In his book, Team of Teams, General Stanley McChrystal defines the difference between complicated environments and complex ones. Complicated environments have many different moving parts, but are ultimately deterministic – in other words, predictable. If you put in the same inputs, you get the same outputs. Think of a mechanical watch. It has many moving parts, but as long as it works properly, it will produce a very consistent and predictable output. If it breaks down, you call a subject matter expert, in this case a watchmaker, who repairs it back to predictable outcomes.
It’s not so straightforward with a complex environment. The pieces of complex environments are highly interdependent, non-linear, and ultimately unpredictable. If it doesn’t work as expected, there is no expert to call, since nothing is clearly broken. Think of the break in a game of pool. Even if we know the locations of the balls, the angle of the cue stick and the force of the strike, there are too many variables to be able to calculate where all the balls will go. Small changes in input lead to large changes in output. It is, in effect, unpredictable. Reality falls in this category.
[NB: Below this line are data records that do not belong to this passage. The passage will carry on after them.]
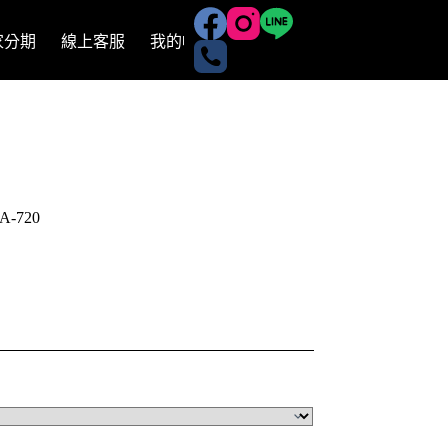
有家分期
線上客服
我的帳號
-720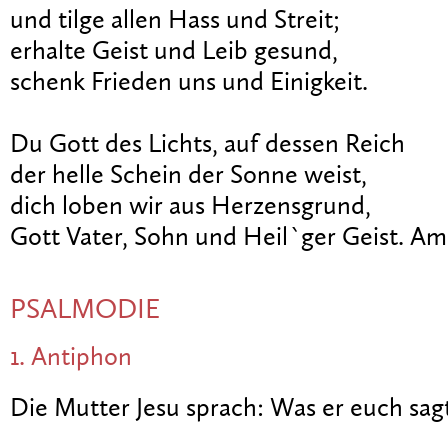
und tilge allen Hass und Streit;
erhalte Geist und Leib gesund,
schenk Frieden uns und Einigkeit.
Du Gott des Lichts, auf dessen Reich
der helle Schein der Sonne weist,
dich loben wir aus Herzensgrund,
Gott Vater, Sohn und Heil`ger Geist. Am
PSALMODIE
1. Antiphon
Die Mutter Jesu sprach: Was er euch sagt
Not only is the world complex, but your ability to process it is hindered by “cognitive biases” which are a set of mental errors built into our brain. These had an evolutionary advantage at some point, but prompt you to incorrectly lean towards some outcomes, while overlooking others. Sometimes, you won’t see it coming.
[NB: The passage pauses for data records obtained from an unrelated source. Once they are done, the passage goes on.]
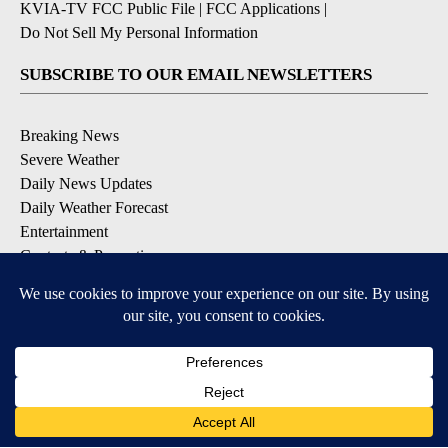
KVIA-TV FCC Public File
|
FCC Applications
|
Do Not Sell My Personal Information
SUBSCRIBE TO OUR EMAIL NEWSLETTERS
Breaking News
Severe Weather
Daily News Updates
Daily Weather Forecast
Entertainment
Contests & Promotions
DOWNLOAD OUR APPS
Available for iOS and Android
First, spend some time learning about the human brain and influence. Learn about cognitive biases and how they affect a person’s thinking. This is particularly important in a situation where you are being influenced by others (think shopping, politics, etc). Remember that your reality is actively being shaped by someone else. You want to be aware of when and how that is happening.
When you understand how the input is coming in, the next thing is to get better at figuring out what happens next. An easy way to do that is to build a set of “mental models” that can help you find a more likely outcome in various situations that others may miss. An example is the concept of “regression to the mean”, which basically says that large deviations are often anomalous and future results will come back to the mean (i.e. average) results. A simple example is that tall people will have shorter kids, while short people, on average, will have taller kids – in effect bringing the average height closer to the mean. While this is clearly not true in all situations, it provides a quick and simple mental model you can use to create a probable outcome in many situations.
Even with an understanding of how the brain works and a good collection of mental models, you should anticipate unexpected outcomes. How to prepare for that type of world? Focus on resiliency and anti-fragility – the ability to survive, and even thrive, through unpredictable change. The less you “need” to be a certain way and the more options you have for what you consider “successful”, the greater resiliency you have.
- Reality is subjective (accept there are other viewpoints that are just as “real”)
- Understand influence and how a human brain works to be aware of when your reality is being shaped by others
- Learn to think in probabilities, building a set of mental models to help you do so
- Build resiliency (lower your “needs”, widen your success criteria) since the unexpected will happen eventually
While there are no guarantees, if you start to think this way, you’ll find yourself much better prepared for whatever the future may throw at you.